В Массачусетс я возвращаться не планировала. У меня просто не нашлось других планов. Мне не нравятся напоминания о тех днях на Чонси, о том, как я сочиняла рассказы у себя в спаленке на третьем этаже, как пила турецкий кофе в “Алжире”, отплясывала в “Плуге и звездах”20. Жизнь была легка и дешева, а если оказывалась недешева, я применяла кредитку. Мои ссуды продавались и перепродавались, я платила минимальные ставки и о своем распухающем балансе не задумывалась. Мама тогда уже переехала обратно в Финикс и платила за мои авиабилеты к ней, повидаться дважды в год. Остальное время мы болтали по телефону — иногда часами напролет. Мы ходили по-маленькому, красили ногти, кухарили и чистили зубы. Я всегда знала, где именно она находится в своем маленьком домике, — по фоновым звукам, по скрежету вешалки или звону бокала, помещаемого в посудомойку.
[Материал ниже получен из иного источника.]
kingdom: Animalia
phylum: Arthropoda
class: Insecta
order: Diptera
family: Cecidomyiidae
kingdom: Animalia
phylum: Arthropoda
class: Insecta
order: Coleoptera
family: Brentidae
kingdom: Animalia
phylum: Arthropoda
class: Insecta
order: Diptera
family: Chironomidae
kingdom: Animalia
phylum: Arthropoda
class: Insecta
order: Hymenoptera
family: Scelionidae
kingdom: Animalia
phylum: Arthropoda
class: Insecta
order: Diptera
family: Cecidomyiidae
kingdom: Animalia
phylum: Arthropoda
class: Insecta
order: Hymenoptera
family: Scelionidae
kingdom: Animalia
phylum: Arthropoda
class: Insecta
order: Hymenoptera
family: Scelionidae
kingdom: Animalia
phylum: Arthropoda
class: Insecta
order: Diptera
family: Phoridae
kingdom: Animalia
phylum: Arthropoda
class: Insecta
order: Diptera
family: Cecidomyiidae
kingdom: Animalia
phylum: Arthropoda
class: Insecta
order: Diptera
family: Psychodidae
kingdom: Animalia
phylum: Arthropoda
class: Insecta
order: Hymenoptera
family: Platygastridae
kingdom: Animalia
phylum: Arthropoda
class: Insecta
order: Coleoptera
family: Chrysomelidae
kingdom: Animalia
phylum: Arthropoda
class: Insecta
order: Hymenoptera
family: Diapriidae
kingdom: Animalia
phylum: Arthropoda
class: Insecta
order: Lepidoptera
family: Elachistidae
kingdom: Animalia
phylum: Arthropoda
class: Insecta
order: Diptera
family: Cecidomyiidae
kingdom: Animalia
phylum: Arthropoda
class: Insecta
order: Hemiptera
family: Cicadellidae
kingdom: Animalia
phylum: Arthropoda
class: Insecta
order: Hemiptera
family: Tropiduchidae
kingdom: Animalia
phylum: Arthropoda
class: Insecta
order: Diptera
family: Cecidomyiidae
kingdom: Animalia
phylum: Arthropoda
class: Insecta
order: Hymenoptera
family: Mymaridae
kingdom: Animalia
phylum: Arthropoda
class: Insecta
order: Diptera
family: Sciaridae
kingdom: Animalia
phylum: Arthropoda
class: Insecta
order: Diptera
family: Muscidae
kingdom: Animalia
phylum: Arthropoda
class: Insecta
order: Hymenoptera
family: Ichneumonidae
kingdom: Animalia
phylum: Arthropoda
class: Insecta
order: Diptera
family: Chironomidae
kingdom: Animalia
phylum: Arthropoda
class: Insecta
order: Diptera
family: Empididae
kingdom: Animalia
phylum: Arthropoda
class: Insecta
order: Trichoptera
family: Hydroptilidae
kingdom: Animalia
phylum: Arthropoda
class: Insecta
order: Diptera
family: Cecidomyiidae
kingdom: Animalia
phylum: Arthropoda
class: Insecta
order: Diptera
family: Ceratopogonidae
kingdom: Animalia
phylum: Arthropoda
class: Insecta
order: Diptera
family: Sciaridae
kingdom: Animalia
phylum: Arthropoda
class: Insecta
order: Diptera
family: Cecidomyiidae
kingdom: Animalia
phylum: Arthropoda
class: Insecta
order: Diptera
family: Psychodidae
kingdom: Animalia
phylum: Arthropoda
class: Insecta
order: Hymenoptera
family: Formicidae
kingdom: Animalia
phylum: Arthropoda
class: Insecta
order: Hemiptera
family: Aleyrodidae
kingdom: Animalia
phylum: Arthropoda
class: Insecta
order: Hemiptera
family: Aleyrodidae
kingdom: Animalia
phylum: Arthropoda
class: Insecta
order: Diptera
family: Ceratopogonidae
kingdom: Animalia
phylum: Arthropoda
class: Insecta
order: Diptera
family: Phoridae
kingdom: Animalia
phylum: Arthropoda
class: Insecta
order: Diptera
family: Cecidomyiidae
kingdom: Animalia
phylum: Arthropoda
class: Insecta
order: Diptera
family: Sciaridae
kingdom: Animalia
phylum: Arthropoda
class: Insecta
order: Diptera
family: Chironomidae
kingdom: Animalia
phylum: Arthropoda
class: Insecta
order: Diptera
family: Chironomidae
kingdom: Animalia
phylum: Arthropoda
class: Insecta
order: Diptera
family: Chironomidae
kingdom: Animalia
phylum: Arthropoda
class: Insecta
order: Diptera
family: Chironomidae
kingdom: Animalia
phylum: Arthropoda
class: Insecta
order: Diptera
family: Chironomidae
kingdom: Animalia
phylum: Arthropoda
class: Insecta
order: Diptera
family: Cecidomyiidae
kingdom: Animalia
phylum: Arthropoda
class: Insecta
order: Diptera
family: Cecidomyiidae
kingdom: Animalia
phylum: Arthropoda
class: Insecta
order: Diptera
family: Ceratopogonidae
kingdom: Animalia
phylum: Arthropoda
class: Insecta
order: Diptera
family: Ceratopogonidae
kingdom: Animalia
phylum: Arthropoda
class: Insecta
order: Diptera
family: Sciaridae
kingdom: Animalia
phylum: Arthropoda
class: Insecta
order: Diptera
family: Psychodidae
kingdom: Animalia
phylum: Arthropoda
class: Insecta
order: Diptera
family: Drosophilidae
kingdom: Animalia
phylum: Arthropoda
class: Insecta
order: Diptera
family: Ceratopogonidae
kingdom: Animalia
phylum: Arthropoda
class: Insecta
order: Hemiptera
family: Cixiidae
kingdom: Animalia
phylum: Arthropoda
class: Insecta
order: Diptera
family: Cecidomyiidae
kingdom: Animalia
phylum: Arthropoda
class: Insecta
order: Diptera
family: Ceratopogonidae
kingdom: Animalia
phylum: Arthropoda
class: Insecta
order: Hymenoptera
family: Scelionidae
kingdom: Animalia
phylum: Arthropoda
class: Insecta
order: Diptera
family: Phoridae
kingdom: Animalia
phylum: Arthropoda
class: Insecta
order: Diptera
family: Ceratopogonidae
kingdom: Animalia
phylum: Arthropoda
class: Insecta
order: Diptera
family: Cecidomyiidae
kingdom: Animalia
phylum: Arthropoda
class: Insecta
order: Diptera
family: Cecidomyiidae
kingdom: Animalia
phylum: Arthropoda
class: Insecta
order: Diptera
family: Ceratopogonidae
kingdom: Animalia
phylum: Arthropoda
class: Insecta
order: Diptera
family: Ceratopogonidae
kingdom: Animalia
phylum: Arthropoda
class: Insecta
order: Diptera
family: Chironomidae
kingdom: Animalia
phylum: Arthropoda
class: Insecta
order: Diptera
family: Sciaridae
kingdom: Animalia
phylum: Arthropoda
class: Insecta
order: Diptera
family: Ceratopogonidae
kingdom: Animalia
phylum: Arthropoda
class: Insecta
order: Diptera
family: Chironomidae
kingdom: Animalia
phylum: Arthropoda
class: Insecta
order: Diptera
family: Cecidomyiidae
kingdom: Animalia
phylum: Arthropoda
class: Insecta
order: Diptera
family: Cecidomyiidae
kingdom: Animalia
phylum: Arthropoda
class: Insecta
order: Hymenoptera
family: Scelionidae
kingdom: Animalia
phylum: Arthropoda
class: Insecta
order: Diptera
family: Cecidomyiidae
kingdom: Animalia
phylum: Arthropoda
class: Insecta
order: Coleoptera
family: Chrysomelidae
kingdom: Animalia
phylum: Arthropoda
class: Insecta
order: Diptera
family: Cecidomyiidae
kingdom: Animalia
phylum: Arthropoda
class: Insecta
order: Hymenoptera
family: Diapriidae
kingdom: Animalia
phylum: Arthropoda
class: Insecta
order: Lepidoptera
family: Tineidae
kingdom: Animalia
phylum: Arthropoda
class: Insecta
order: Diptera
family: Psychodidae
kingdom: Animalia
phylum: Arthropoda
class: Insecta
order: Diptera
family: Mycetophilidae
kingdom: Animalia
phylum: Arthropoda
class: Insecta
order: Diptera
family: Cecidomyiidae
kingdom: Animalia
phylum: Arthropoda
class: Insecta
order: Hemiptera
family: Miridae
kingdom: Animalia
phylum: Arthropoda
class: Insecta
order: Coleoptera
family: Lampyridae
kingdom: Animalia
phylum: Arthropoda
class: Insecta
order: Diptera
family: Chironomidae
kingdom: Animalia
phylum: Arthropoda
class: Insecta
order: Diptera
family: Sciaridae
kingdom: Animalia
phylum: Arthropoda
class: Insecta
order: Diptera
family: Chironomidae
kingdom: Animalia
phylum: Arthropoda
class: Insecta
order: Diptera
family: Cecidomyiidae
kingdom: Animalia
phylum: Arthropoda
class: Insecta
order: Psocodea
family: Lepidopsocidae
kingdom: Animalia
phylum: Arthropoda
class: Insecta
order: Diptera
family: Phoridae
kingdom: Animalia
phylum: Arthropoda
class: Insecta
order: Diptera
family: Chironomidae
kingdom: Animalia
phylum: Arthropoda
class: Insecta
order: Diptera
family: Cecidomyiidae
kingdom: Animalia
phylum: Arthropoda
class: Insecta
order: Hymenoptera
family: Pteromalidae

Рассказывала ей о людях у нас в книжном, а она мне — о людях у нее в конторе в парламенте штата в Финиксе, она тогда работала на губернатора. Я вытаскивала из нее повторы ее историй о Сантьяго-де-Куба, где она росла, живя с родителями-экспатами, урожденными американцами. Ее отец был врачом, а мать пела опереточные песенки в ночном клубе. Время от времени она спрашивала, постирала ли я, сменила ли постельное белье, а я говорила ей, чтоб перестала изображать мать, не в ее это природе, и мы смеялись, потому что это правда и я ее за это простила. Оглядываюсь на те дни — они мне представляются обжорными: все время, вся любовь и вся жизнь впереди, никаких пчел у меня под кожей, а мама — на другом конце провода.

Вдоль улицы над капотами припаркованных машин — кляксы жара, кирпичные здания от них смотрятся волнистыми. Тротуары сейчас запружены — забиты публикой-из-пригорода, они бредут со своими блинчиками и холодными латте, дети сосут молочные коктейли и “Горную росу”21. Выхожу на проезжую часть, чтобы не сталкиваться с ними, перебираюсь к Данстеру22 и возвращаюсь в “Ирис”.

Поднимаюсь по лестнице мимо президентов прямиком в уборную, хотя я уже в форменной одежде. В уборной пусто. Вижу себя в зеркале над раковиной. Зеркало наклонено от стены ради людей в инвалидных креслах, а потому я к себе — под слегка непривычным углом. Вид у меня помятый, как у человека приболевшего и за несколько месяцев постаревшего на десяток лет. Смотрю себе в глаза, но они не совсем мои — не те это глаза, какие были у меня когда-то. Глаза человека очень усталого и очень печального, и когда я вижу их, мне делается еще печальнее, а затем я вижу эту печаль, это сострадание к печали у меня в глазах, и вижу, как в них поднимается влага. Я одновременно и печальный человек, и человек, желающий утешить печального человека. А следом мне становится печально за того человека, в ком живет столько сострадания, потому что и сама она, очевидно, пережила то же самое. И так по кругу, по кругу. Все равно что оказаться в примерочной с трехстворчатым зеркалом и настроить его так, чтобы видеть длинный сужающийся коридор с собой в нем, уменьшающейся в бесконечность. Ощущение такое же — будто печалюсь за бесконечное множество самих себя.

Плещу в лицо водой, промокаю полотенцем из раздатчика на случай, если кто-то войдет, но не успеваю высушить лицо, как оно опять сминается. Стягиваю волосы обратно в тугой пучок и выхожу из уборной.

В зале появляюсь с опозданием. Сестренка-Извращенка уже орудует.

Дана зыркает злобно.

— Терраса. Свечи.

Терраса располагается за баром и за французскими дверями — там влажно, пахнет розами, лилиями и перечными настурциями, которыми шефы украшают тарелки. Со всех цветов капает грязная вода, половицы вокруг мокрые. Пахнет, как у мамы в саду дождливым летним утром. Должно быть, шеф-кондитер Элен только что поливала. Этот оазис на крыше — ее творение.